*JOB*. Rewrite the stretch from the start of the listing through the line "order: Lepidoptera" as a JSON list of strings, one string per line with blank lines dropped. Leave the pictures out of the answer.

*MATERIALS PROVIDED*.
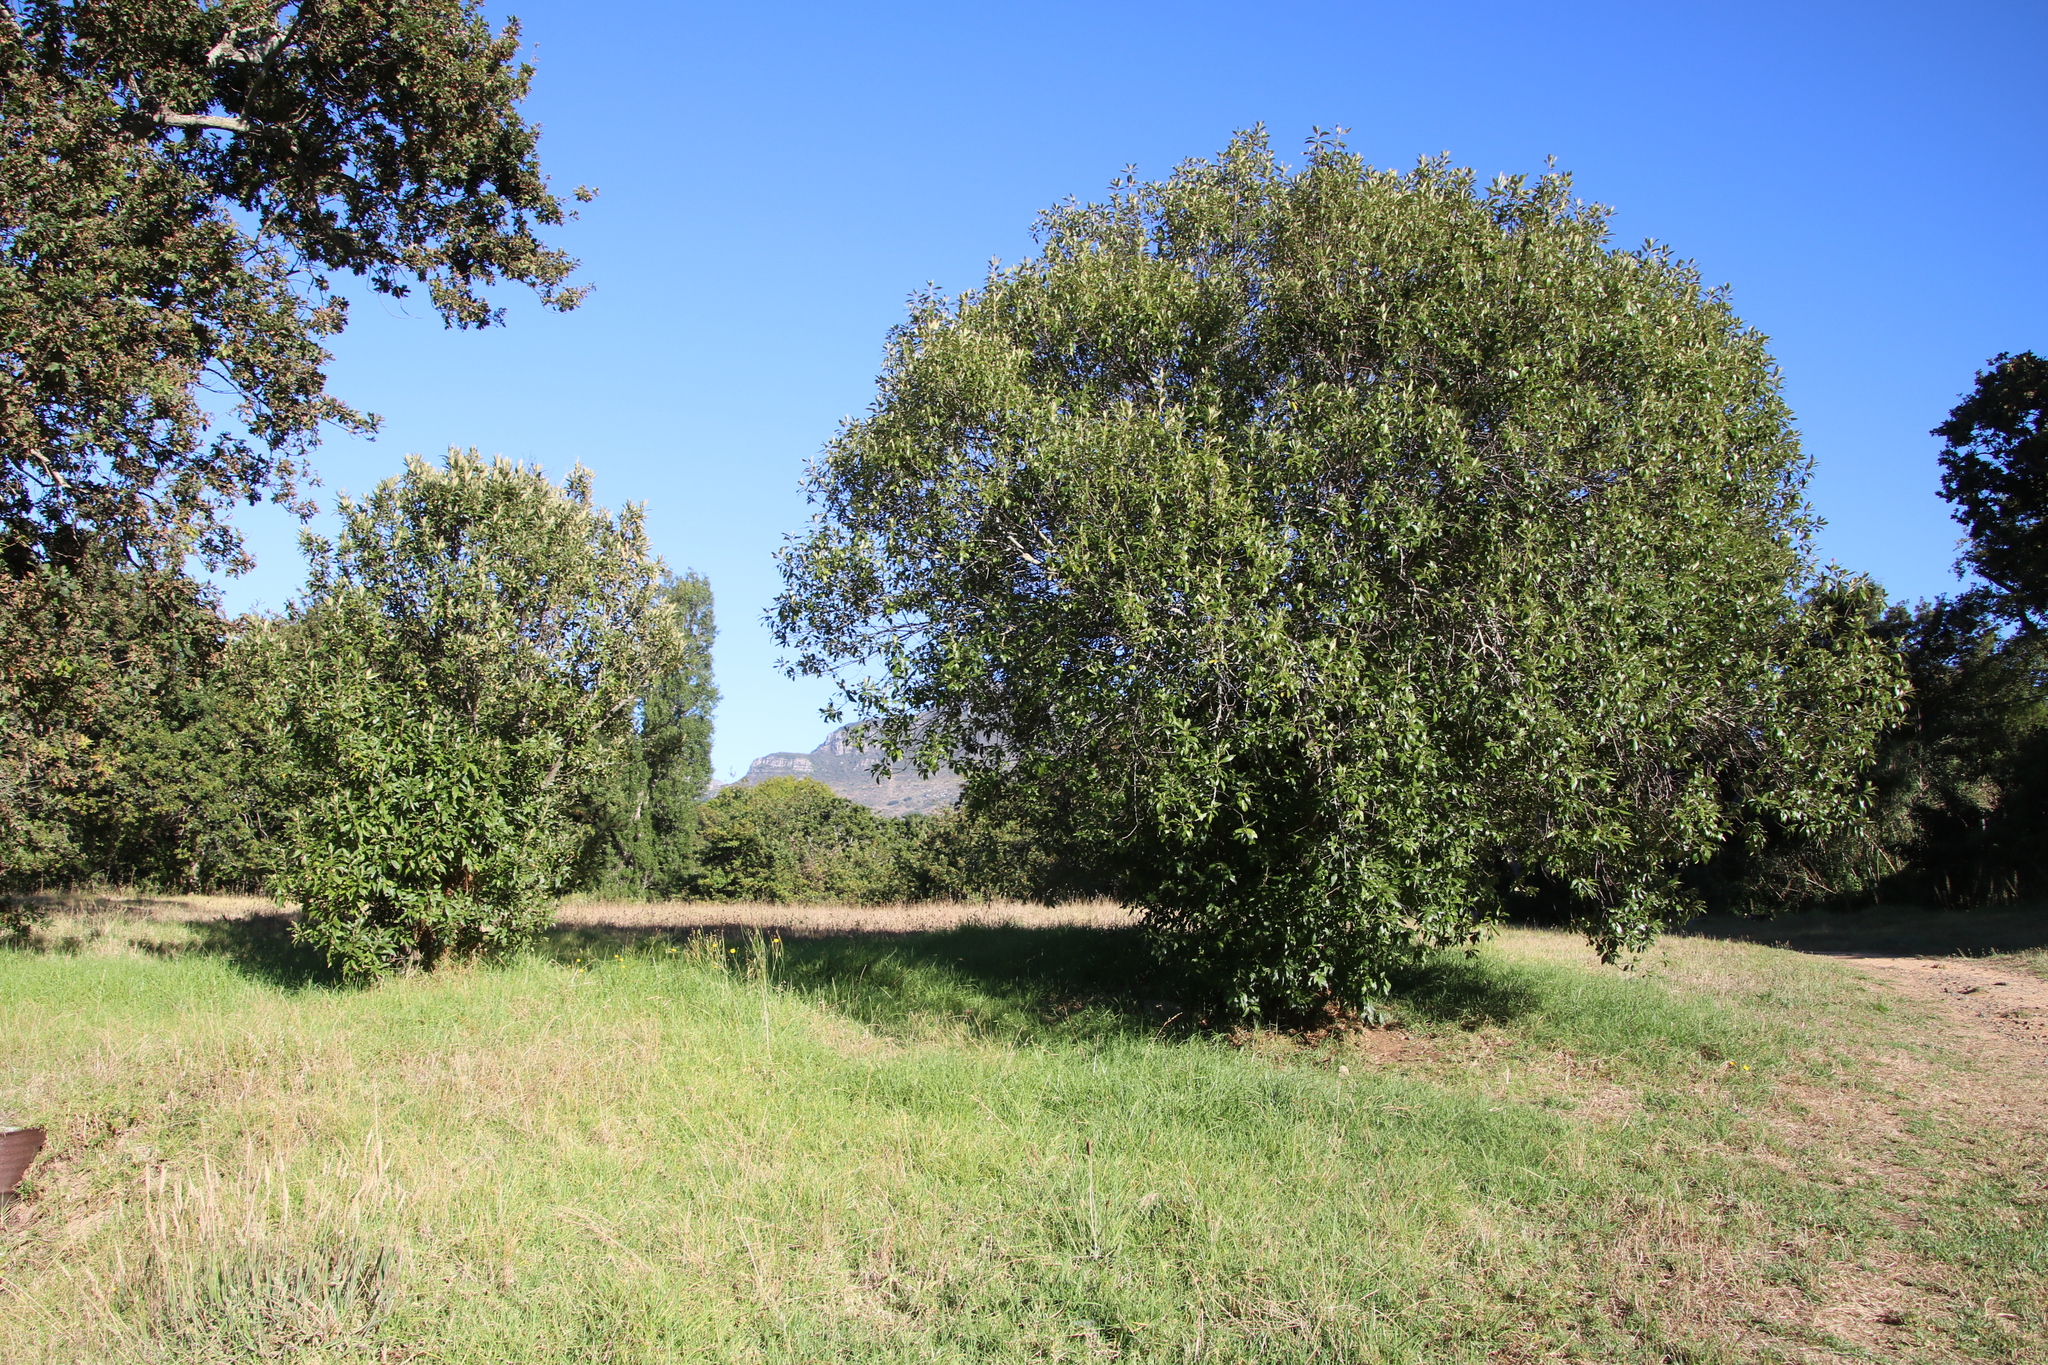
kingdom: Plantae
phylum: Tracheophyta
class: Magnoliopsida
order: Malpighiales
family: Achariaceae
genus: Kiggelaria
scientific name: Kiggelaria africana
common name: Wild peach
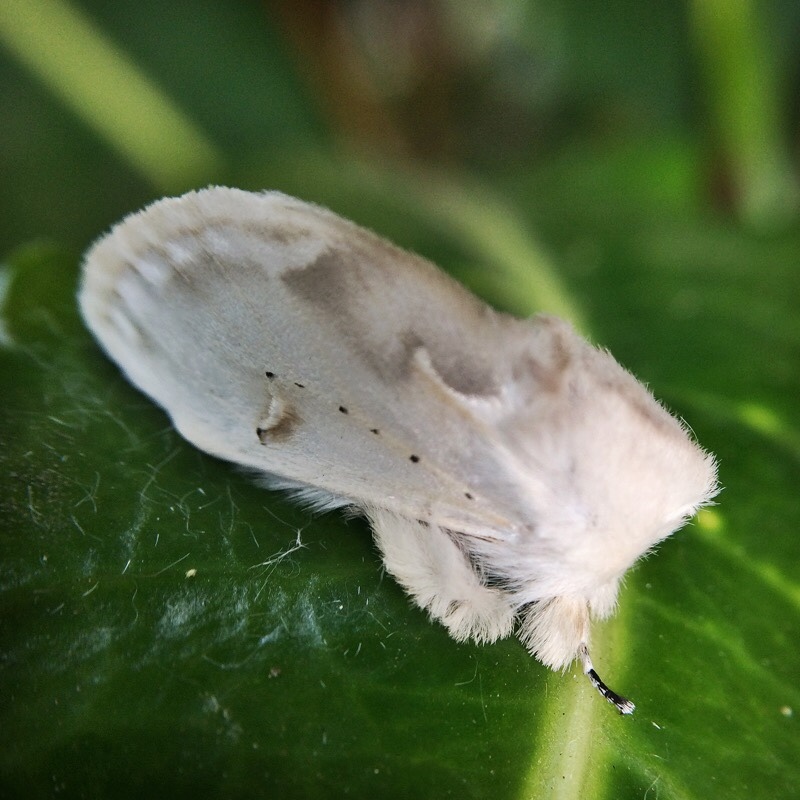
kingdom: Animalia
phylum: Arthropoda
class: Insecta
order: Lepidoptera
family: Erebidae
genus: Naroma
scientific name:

*SOLUTION TO THIS EXERCISE*.
[
  "kingdom: Plantae",
  "phylum: Tracheophyta",
  "class: Magnoliopsida",
  "order: Malpighiales",
  "family: Achariaceae",
  "genus: Kiggelaria",
  "scientific name: Kiggelaria africana",
  "common name: Wild peach",
  "kingdom: Animalia",
  "phylum: Arthropoda",
  "class: Insecta",
  "order: Lepidoptera"
]